MaplePrimes - answers and comments on Question, Numerical solution of nonlinear differential equation

T(x) in the boundary condition?

rlopez — Mon, 10 Sep 2012 22:15:34 Z

I suspect that Maple is complaining about T(x) appearing in the boundary condition.

RJL Maplesoft

@Noreen cute Thanks for the comment. I

sipeiw — Mon, 10 Sep 2012 23:37:55 Z

Thanks for the comment.

I understand the problem now. The boundary condition is for a constant heat flux from the surroundings to a colder surface. Do you have any suggestions on how to modify the T(x) in the boundary condition?

Robin boundary condition?

rlopez — Tue, 11 Sep 2012 01:34:58 Z

When the boundary condition is a linear combination of the heat flux and the temperature at an endpoint, I believe it is called a Robin boundary condition. (If the heat flux is prescribed, it is a Neumann condition. If the temperature is prescribed, it is a Dirichlet condition.)
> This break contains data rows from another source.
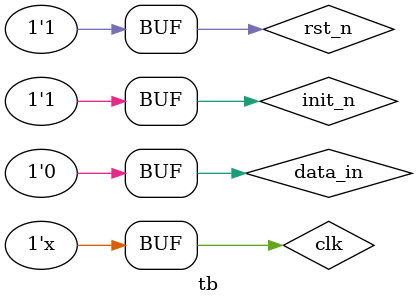
<source format=v>
`timescale 1ns/1ps
module tb;
  parameter reg_event = 1;

  reg clk, rst_n, init_n;
  reg data_in;

  wire edge_detect;

  edge_detect #(
      .reg_event ( reg_event ))
  u_edge_detect (
      .clk                   ( clk      ),
      .rst_n                 ( rst_n    ),
      .init_n                ( init_n   ),
      .data_in                 ( data_in    ),

      .edge_out                ( edge_out   )
  );

  initial begin
    clk = 1'b0;
    rst_n = 1'b0;
    init_n = 1'b0;
    data_in = 1'b0;
    #1;
    rst_n = 1'b1;
    #1;
    init_n = 1'b1;
    #1;
    data_in = 1'b1;
    #1;
    data_in = 1'b0;
    #5;
    data_in = 1'b1;
    #5;
    data_in = 1'b0;
    #5;
    data_in = 1'b1;
    #5;
    data_in = 1'b0;
    #1;
  end

  always #0.5 clk = ~clk;

endmodule
</source>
At the left end, the condition could be expressed as D(T)(0)=a+b*T(0), for appropriate values of a and b.

RJL Maplesoft

agree

Noreen cute — Tue, 11 Sep 2012 22:28:56 Z

@sipeiw
plz follow Mr. rlopez, he guess it in right direction...

How to use dsolve comand when we have Robin bounda...

fernandonobrega — Wed, 19 Feb 2014 00:20:15 Z

@rlopez How to use dsolve comand when we have Robin boundary conditions?

Example

rlopez — Wed, 19 Feb 2014 14:35:34 Z

@fernandonobrega

Keeping the same ODE, I tried solving the BVP consisting of that equation and the two Robin conditions

BC:=D(T)(0)=1+3*T(0), D(T)(.2)=5+T(.2)

The command Q:=dsolve({ode,BC},T(x),numeric) succeeded, and the command Plots:-odeplot(Q) drew a graph of the solution of the BVP I had created.

Please try following this example and let us know if the problem you want to solve yields to these ideas.